In a similar study of patients post-stroke, Saposnik et al3 compared the use of Wii video games, including tennis, bowling, and Cooking Mamma, to recreational therapy (RT), including playing cards, bingo, or "Jenga." Results showed significant improvement in the WMFT scores in the Wii group compared the to the RT group. The authors also looked at the safety and feasibility of the Wii, finding no adverse effects and no significant difference in the time of intervention implementation between the two groups.

One limitation of using off-the-shelf video games in neurorehabilitation is the software was designed for use by healthy populations. Hijmans et al4 took this limitation into consideration and conducted a repeated measures study using a system to allow bimanual exercise, permitting the less involved UE to support and assist the more involved one.

The participants, all at least six months post-stroke, played games on a computer using a "CyWee Z game controller," similar to the Nintendo Wii, "incorporated into a custom-made handlebar" to allow bimanual movement.4 The handlebar also forced full UE movement rather than just wrist motion to participate in the game. Categories of games that patients were allowed to choose from included stationary and moving target-hitting games, sports games, casual games, and puzzle games.

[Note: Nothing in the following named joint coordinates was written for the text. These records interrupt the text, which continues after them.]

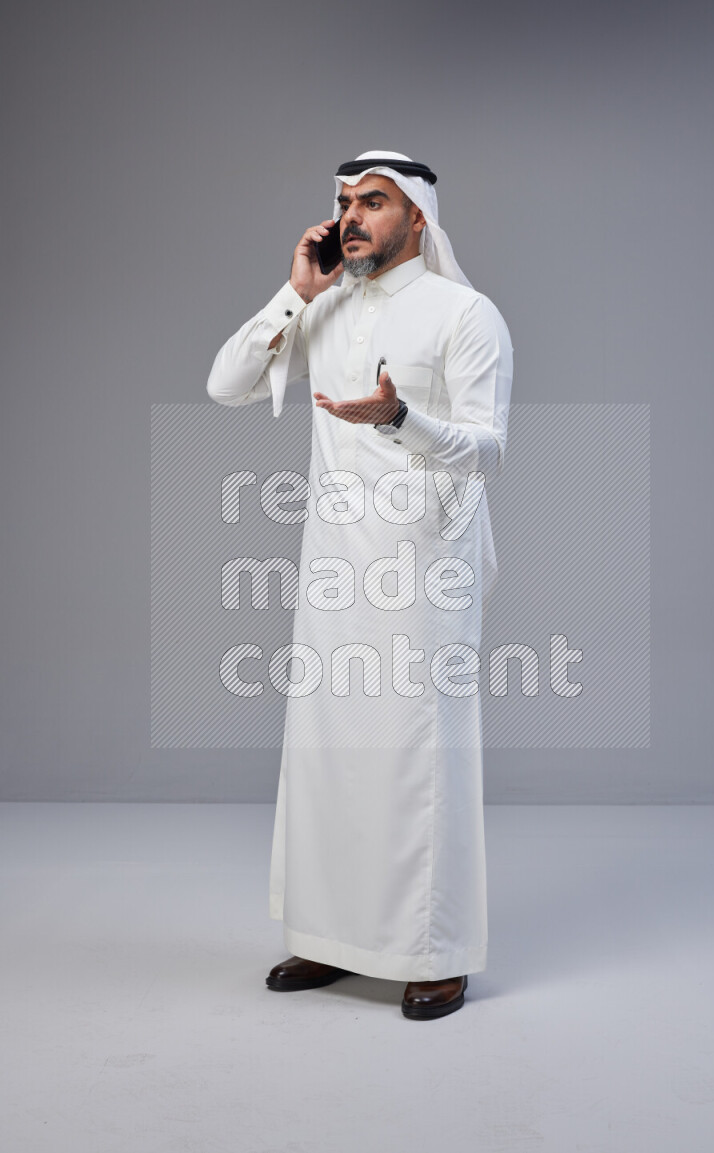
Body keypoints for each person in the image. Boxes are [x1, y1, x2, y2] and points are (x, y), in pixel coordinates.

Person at [206, 150, 513, 1019]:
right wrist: (296, 292)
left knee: (422, 759)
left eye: (372, 202)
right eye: (344, 202)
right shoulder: (327, 306)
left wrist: (403, 419)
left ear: (417, 216)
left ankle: (436, 950)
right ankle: (330, 938)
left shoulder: (467, 314)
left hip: (425, 568)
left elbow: (492, 449)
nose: (352, 217)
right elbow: (225, 382)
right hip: (335, 569)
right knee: (330, 755)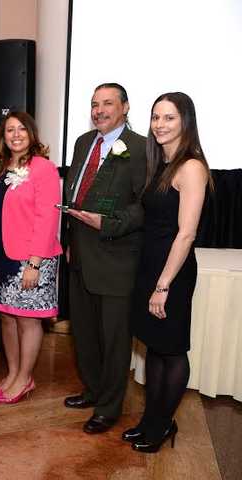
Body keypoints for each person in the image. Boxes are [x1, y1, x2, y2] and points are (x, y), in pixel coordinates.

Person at [124, 92, 211, 453]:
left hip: (171, 273)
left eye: (169, 118)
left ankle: (161, 426)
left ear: (185, 122)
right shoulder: (161, 163)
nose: (159, 124)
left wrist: (163, 285)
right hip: (151, 266)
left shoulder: (191, 167)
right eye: (155, 117)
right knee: (156, 349)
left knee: (171, 351)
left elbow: (186, 233)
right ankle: (152, 420)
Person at [63, 83, 147, 434]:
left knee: (114, 339)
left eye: (108, 104)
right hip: (80, 254)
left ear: (125, 107)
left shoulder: (143, 148)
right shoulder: (84, 142)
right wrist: (68, 240)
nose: (99, 110)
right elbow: (73, 192)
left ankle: (109, 407)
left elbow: (146, 205)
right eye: (95, 104)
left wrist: (109, 224)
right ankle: (94, 390)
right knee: (84, 333)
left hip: (116, 258)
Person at [0, 112, 62, 404]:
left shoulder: (44, 168)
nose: (15, 135)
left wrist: (34, 263)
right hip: (1, 255)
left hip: (30, 258)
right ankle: (13, 372)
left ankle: (25, 377)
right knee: (6, 316)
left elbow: (47, 218)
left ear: (31, 133)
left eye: (21, 129)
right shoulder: (0, 168)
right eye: (9, 130)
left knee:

A significant increase in the FMA-UL scores was found following the two and half week intervention period indicating improvement at the structural level. No significant changes were found in the more functional based WMFT and the Disabilities of Arm, Shoulder, and Hand (DASH) tests. Again, the short time frame of the study presents a limitation of unknown long-term results.

The lack of improvement noted at a functional level may be due to inadequate time lapse for patients to apply structural improvements to activity schema and performance.